In some context, it behaves as it were a momentum, but it is not (see Ashcroft, Mermin). You can clearly see it because ##-i \hbar \nabla \psi_{\alpha}(\mathbf r) \neq \hbar \alpha##.
 
  • #3
raz
3
1
Your explanation makes sense. In fact, the "momentum" depends on a discrete variable. Even if we approximate this discretization to a continuum (huge amount of electrons and possible states) still wouldn't it make sense to use a description via momentum?
 
  • #4
dRic2
Gold Member
862
219
To add new states you need to add another unit cell to your array of cells. But if you add another unit cell the symmetry of the hamiltonian doesn't change at all (it's still made of a set of cells, no continuous translational symmetry), hence momentum is still not a good variable to work with.

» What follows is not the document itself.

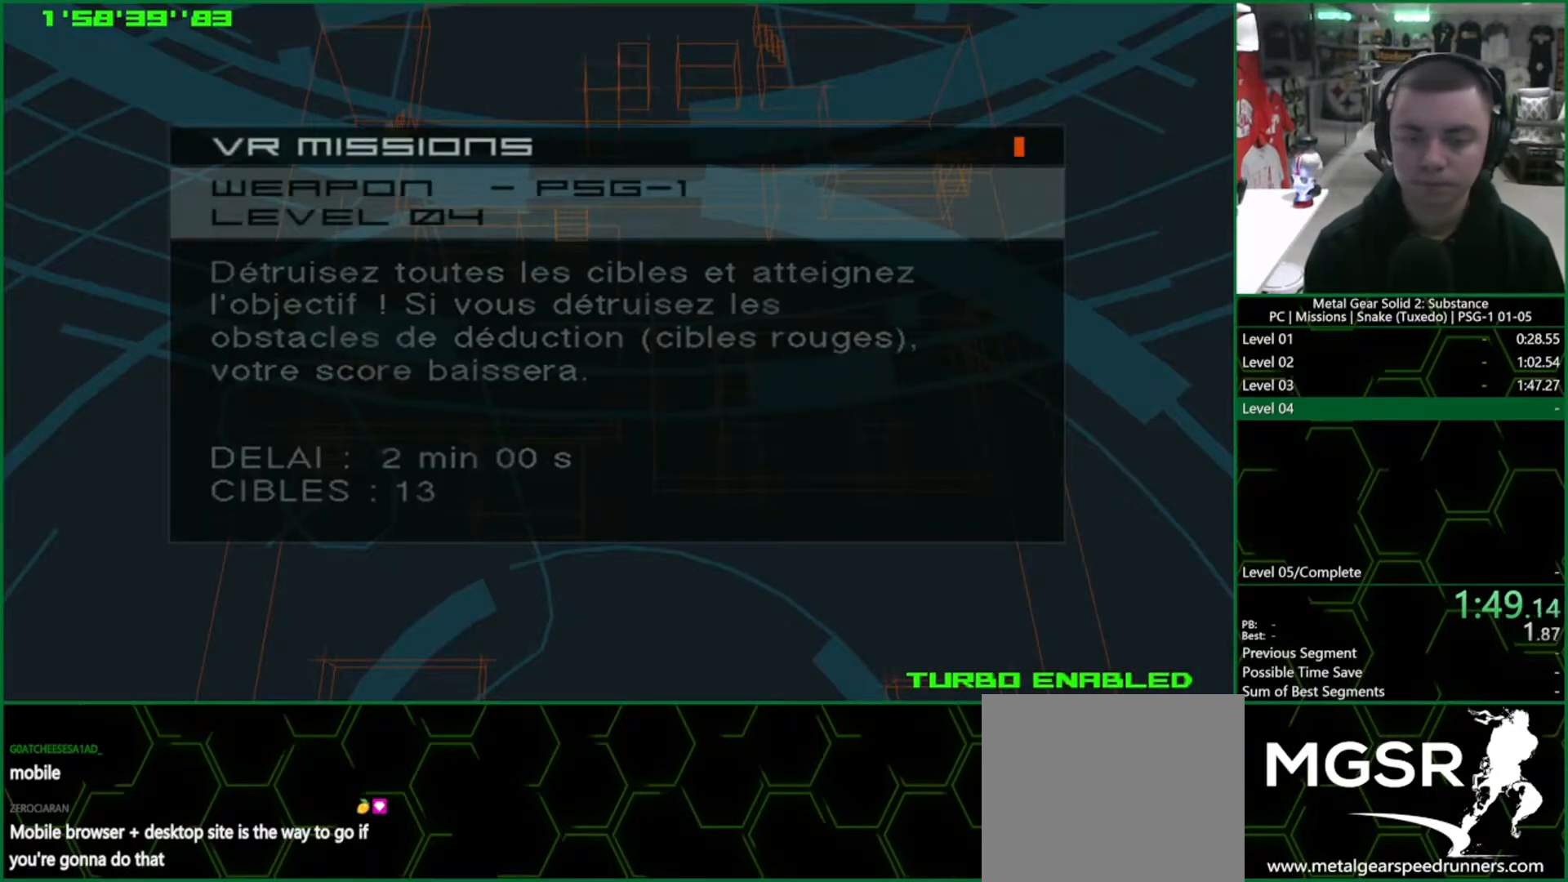
{"buttons": [], "left_stick": "center", "right_stick": "center", "events": [[450, "CIRCLE", "up"], [467, "CROSS", "up"]]}
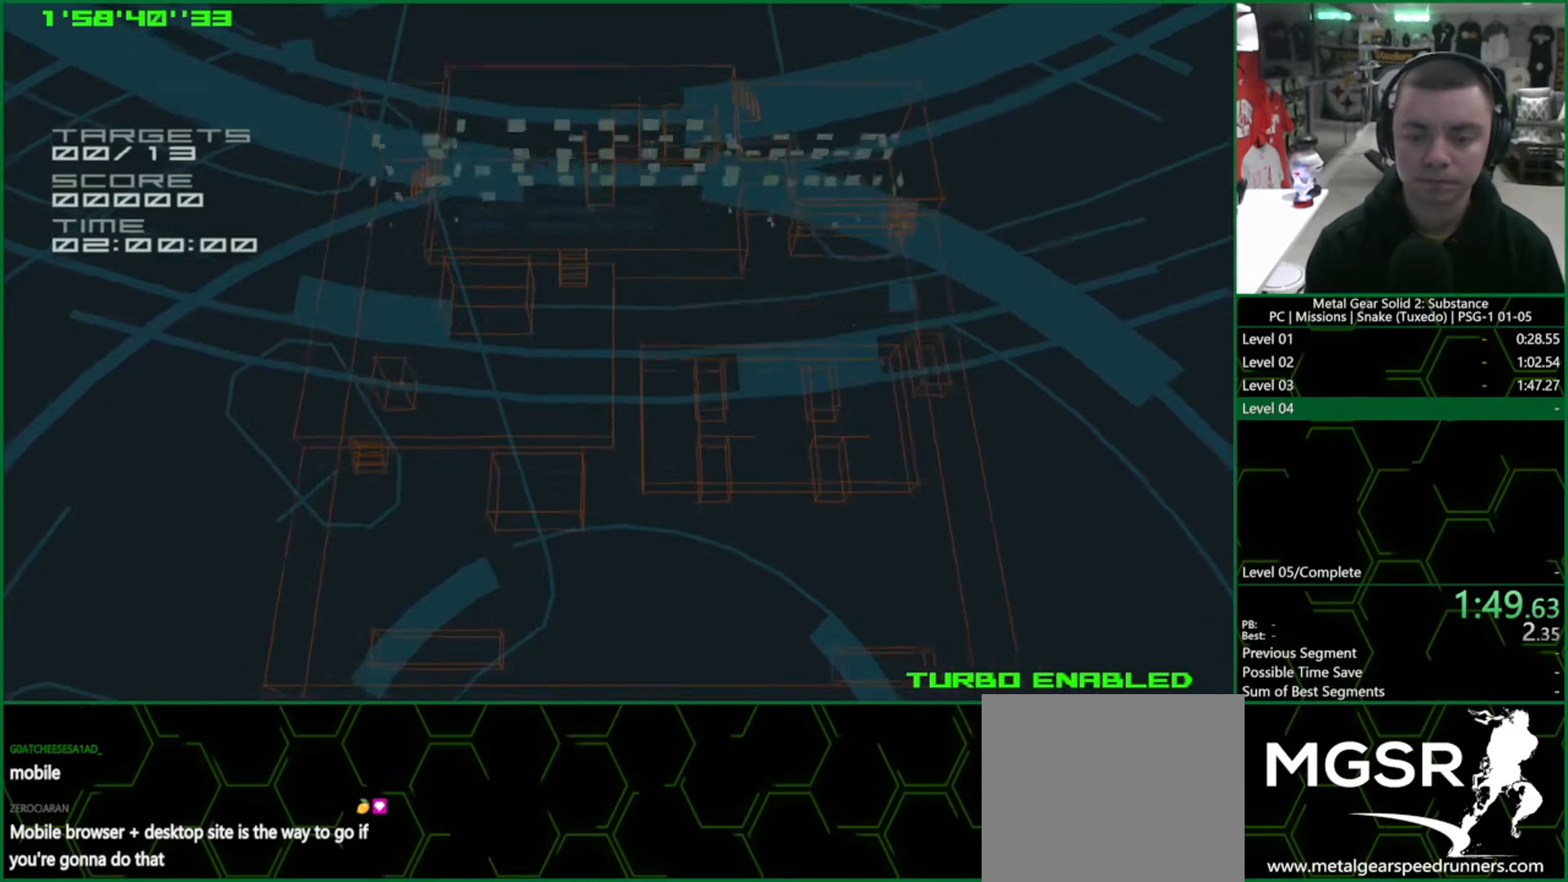
{"buttons": [], "left_stick": "center", "right_stick": "center", "events": [[100, "right_stick", "down-left"], [283, "right_stick", "center"]]}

You can add how many cells you want (meaning that you are working with a finer and finer k-mesh) but nothing can change.

If you really want a connection with the momentum you can show (check for yourself) that the velocity operator ## \mathbf{ \hat v} ## (defined as ## \mathbf {\hat v} = \frac {-i} {\hbar} [\mathbf{\hat r}, \hat H]##) is given by (in reciprocal space):
$$\mathbf{ \hat v_{\mathbf k}} = \frac 1 {\hbar } \nabla_{\mathbf k} \hat H_{\mathbf k}$$

That's as far as you can go, I guess.
 
Last edited:
  • #5
raz
3
1
Thank you dRic2, your answers were enlightening!